I bought a PVR/set top box and installed it between the TV and the aerial. Connected the PVR to the TV by HDMI and connected the headphones to an audio out on the back of the PVR.
Result - sound still comes through from the TV via the optical cable to the amp and its speakers, so no loss of quality there. Headphones work with no issues and no apparent lipsync problems, and everything works together!!!!

Considering the number of people who have been asking this question, perhaps you should consider making this a "sticky" thread for future members.

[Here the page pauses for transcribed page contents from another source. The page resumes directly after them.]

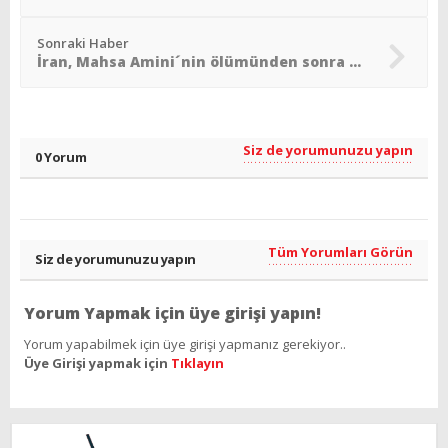
Sonraki Haber
İran, Mahsa Amini´nin ölümünden sonra ilk kez sandık başında
Siz de yorumunuzu yapın
0 Yorum
Tüm Yorumları Görün
Siz de yorumunuzu yapın
Yorum Yapmak için üye girişi yapın!
Yorum yapabilmek için üye girişi yapmanız gerekiyor..
Üye Girişi yapmak için
Tıklayın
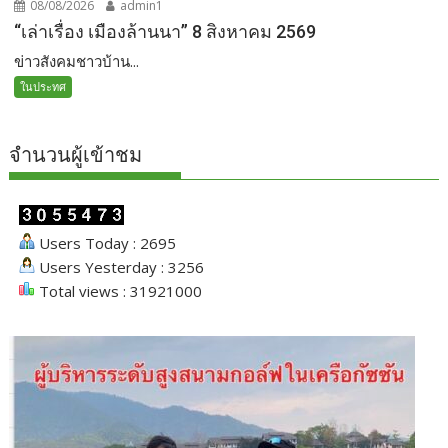
08/08/2026
admin1
“เล่าเรื่อง เมืองล้านนา” 8 สิงหาคม 2569
ข่าวสังคมชาวบ้าน...
ในประทศ
จำนวนผู้เข้าชม
Users Today : 2695
Users Yesterday : 3256
Total views : 31921000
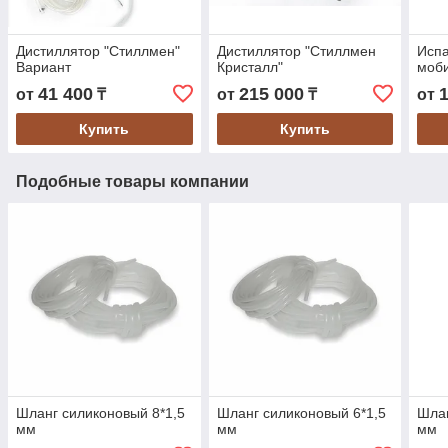
Дистиллятор "Стиллмен"
Дистиллятор "Стиллмен
Исп
Вариант
Кристалл"
моб
41 400
215 000
от
₸
от
₸
от
Купить
Купить
Подобные товары компании
Шланг силиконовый 8*1,5
Шланг силиконовый 6*1,5
Шлан
мм
мм
мм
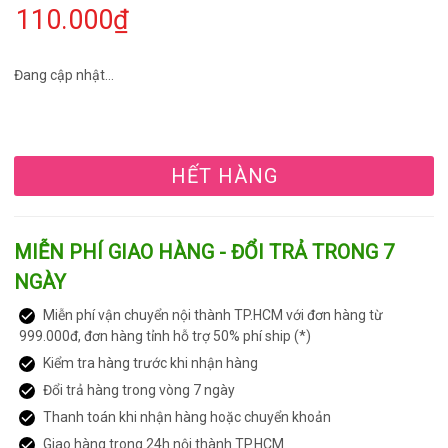
110.000₫
Đang cập nhật...
HẾT HÀNG
MIỄN PHÍ GIAO HÀNG - ĐỔI TRẢ TRONG 7
NGÀY
Miễn phí vận chuyển nội thành TP.HCM với đơn hàng từ
999.000đ, đơn hàng tỉnh hỗ trợ 50% phí ship (*)
Kiểm tra hàng trước khi nhận hàng
Đổi trả hàng trong vòng 7 ngày
Thanh toán khi nhận hàng hoặc chuyển khoản
Giao hàng trong 24h nội thành TP.HCM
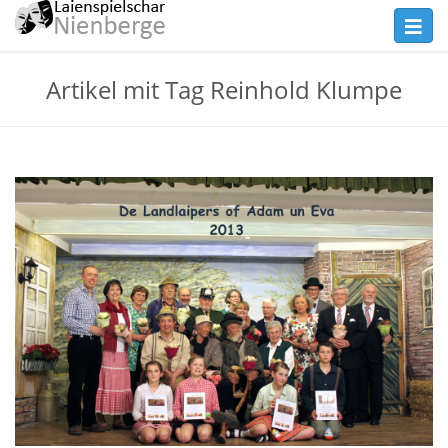
Skip
Toggl
to
navig
main
Theater
Artikel mit Tag Reinhold Klumpe
content
Nienberge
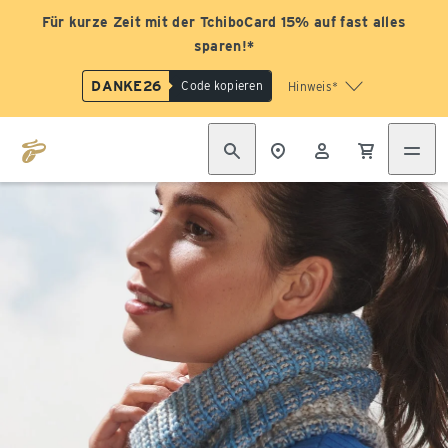
Für kurze Zeit mit der TchiboCard 15% auf fast alles
sparen!*
DANKE26
Code kopieren
Hinweis*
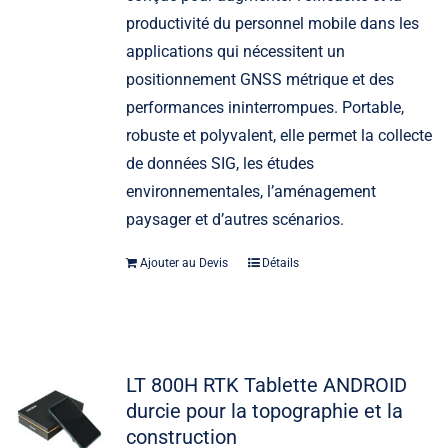
productivité du personnel mobile dans les
applications qui nécessitent un
positionnement GNSS métrique et des
performances ininterrompues. Portable,
robuste et polyvalent, elle permet la collecte
de données SIG, les études
environnementales, l’aménagement
paysager et d’autres scénarios.
Ajouter au Devis
Détails
LT 800H RTK Tablette ANDROID
durcie pour la topographie et la
construction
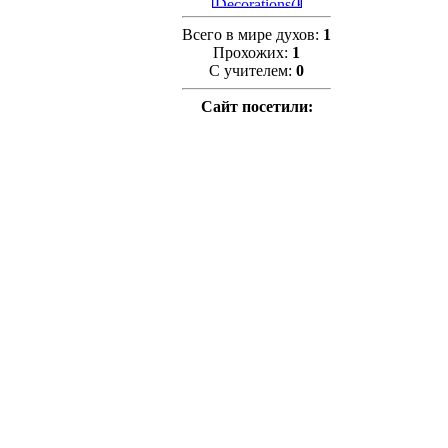
Всего в мире духов:
1
Прохожих:
1
С учителем:
0
Сайт посетили:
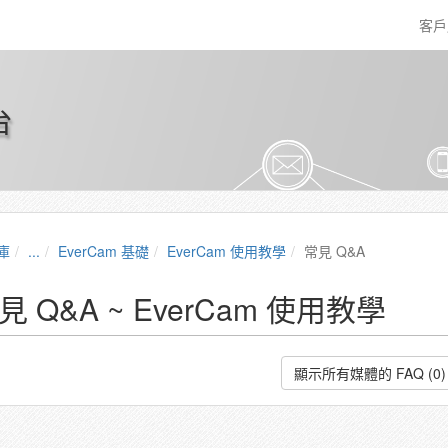
客
台
庫
...
EverCam 基礎
EverCam 使用教學
常見 Q&A
見 Q&A ~ EverCam 使用教學
顯示所有媒體的 FAQ (0)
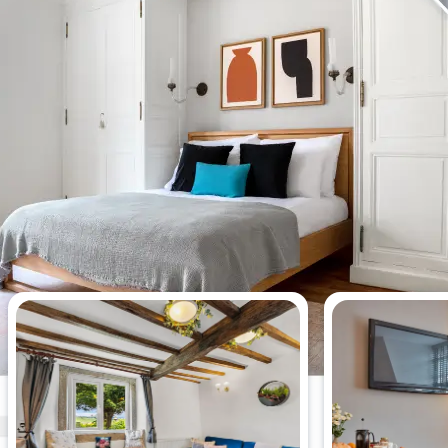
今週最も閲覧されたアパート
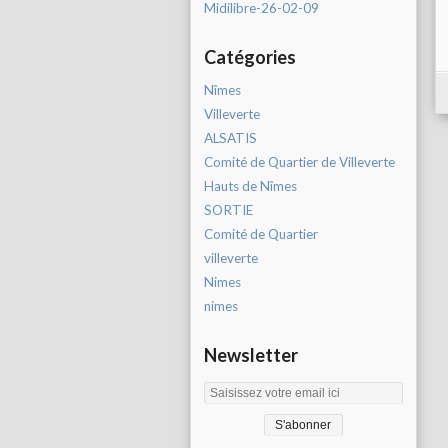
Midilibre-26-02-09
Catégories
Nîmes
Villeverte
ALSATIS
Comité de Quartier de Villeverte
Hauts de Nîmes
SORTIE
Comité de Quartier
villeverte
Nimes
nimes
Newsletter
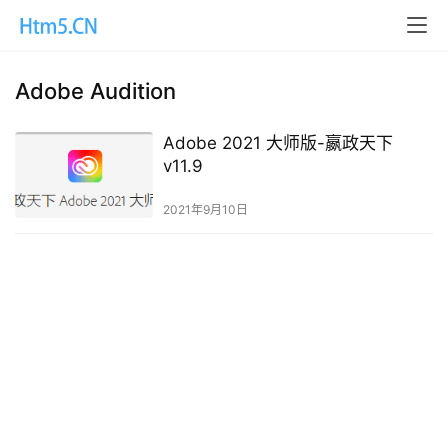
Adobe Audition
Adobe 2021 大师版-嬴政天下
v11.9
2021年9月10日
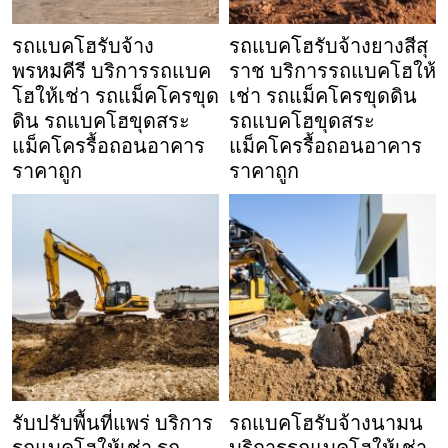
รถแบคโฮรับจ้าง
รถแบคโฮรับจ้างยางสีสุ
พรหมคีรี บริการรถแบค
ราช บริการรถแบคโฮให้
โฮให้เช่า รถแม็คโครขุด
เช่า รถแม็คโครขุดดิน
ดิน รถแบคโฮขุดสระ
รถแบคโฮขุดสระ
แม็คโครรื้อถอนอาคาร
แม็คโครรื้อถอนอาคาร
ราคาถูก
ราคาถูก
รับปรับพื้นที่แพร่ บริการ
รถแบคโฮรับจ้างนามน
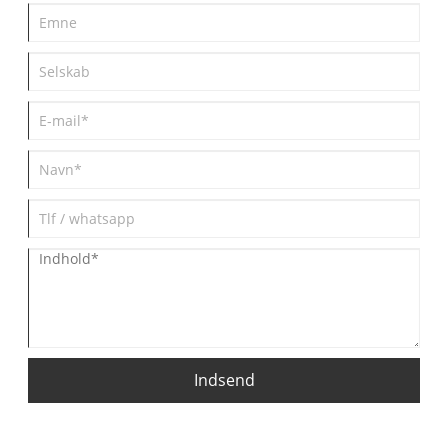
Indsend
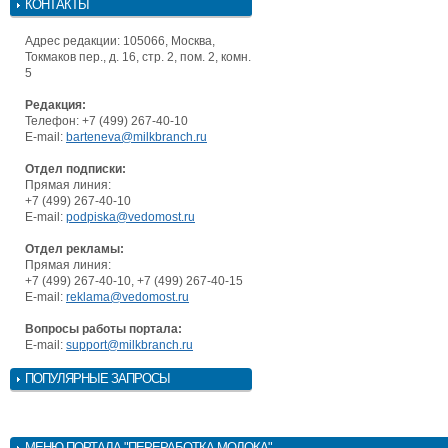
КОНТАКТЫ
Адрес редакции: 105066, Москва,
Токмаков пер., д. 16, стр. 2, пом. 2, комн.
5
Редакция:
Телефон: +7 (499) 267-40-10
E-mail:
barteneva@milkbranch.ru
Отдел подписки:
Прямая линия:
+7 (499) 267-40-10
E-mail:
podpiska@vedomost.ru
Отдел рекламы:
Прямая линия:
+7 (499) 267-40-10, +7 (499) 267-40-15
E-mail:
reklama@vedomost.ru
Вопросы работы портала:
E-mail:
support@milkbranch.ru
ПОПУЛЯРНЫЕ ЗАПРОСЫ
МЕНЮ
ПОРТАЛА "ПЕРЕРАБОТКА МОЛОКА"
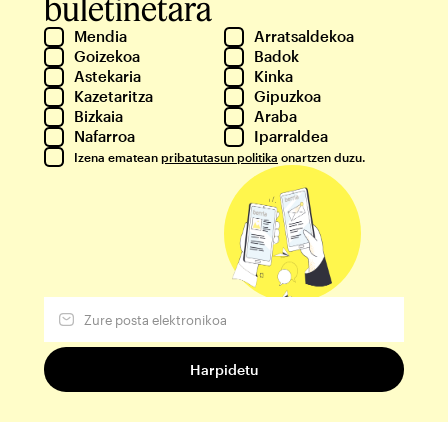
buletinetara
Mendia
Arratsaldekoa
Goizekoa
Badok
Astekaria
Kinka
Kazetaritza
Gipuzkoa
Bizkaia
Araba
Nafarroa
Iparraldea
Izena ematean
pribatutasun politika
onartzen duzu.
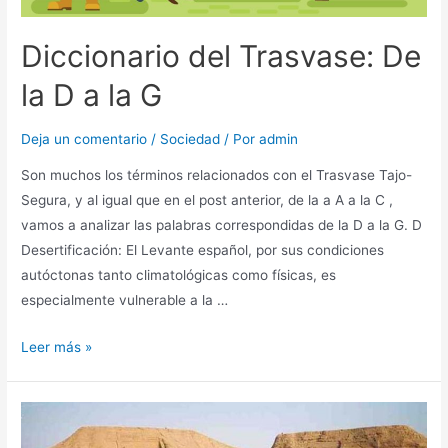
Diccionario del Trasvase: De
la D a la G
Deja un comentario
/
Sociedad
/ Por
admin
Son muchos los términos relacionados con el Trasvase Tajo-
Segura, y al igual que en el post anterior, de la a A a la C ,
vamos a analizar las palabras correspondidas de la D a la G. D
Desertificación: El Levante español, por sus condiciones
autóctonas tanto climatológicas como físicas, es
especialmente vulnerable a la …
Leer más »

Once again, thanks for your input.


----------



## eugovector (Sep 4, 2006)

You're welcome.


----------



## oigle (Dec 26, 2010)

Sorted a couple of issues.
I like to have the treble increased quite a bit on my amp to clarify speech etc. By connecting the headphones to the STB, I had bypassed the amp where the sound has been modified. Hence the sound through the HP's was too rounded and dull.
I have now taken the sound from the STB to the amp as an anlaogue input and connected the HP's to the rear audio output on the amp. As I have an analogue input, the audio out to the HP's works fine. The modified sound via the amp comes through the HP's with its extra treble which is great. I also have the PC and DVD sounds coming through the modified system too so all good. I have disconnected the optical/digital cable between the TV and the amp as it is superfluous. All TV sound is generated from the STB now.
Seems to work well with no downside.
Hope this can help someone else trying to get headphones working properly.


----------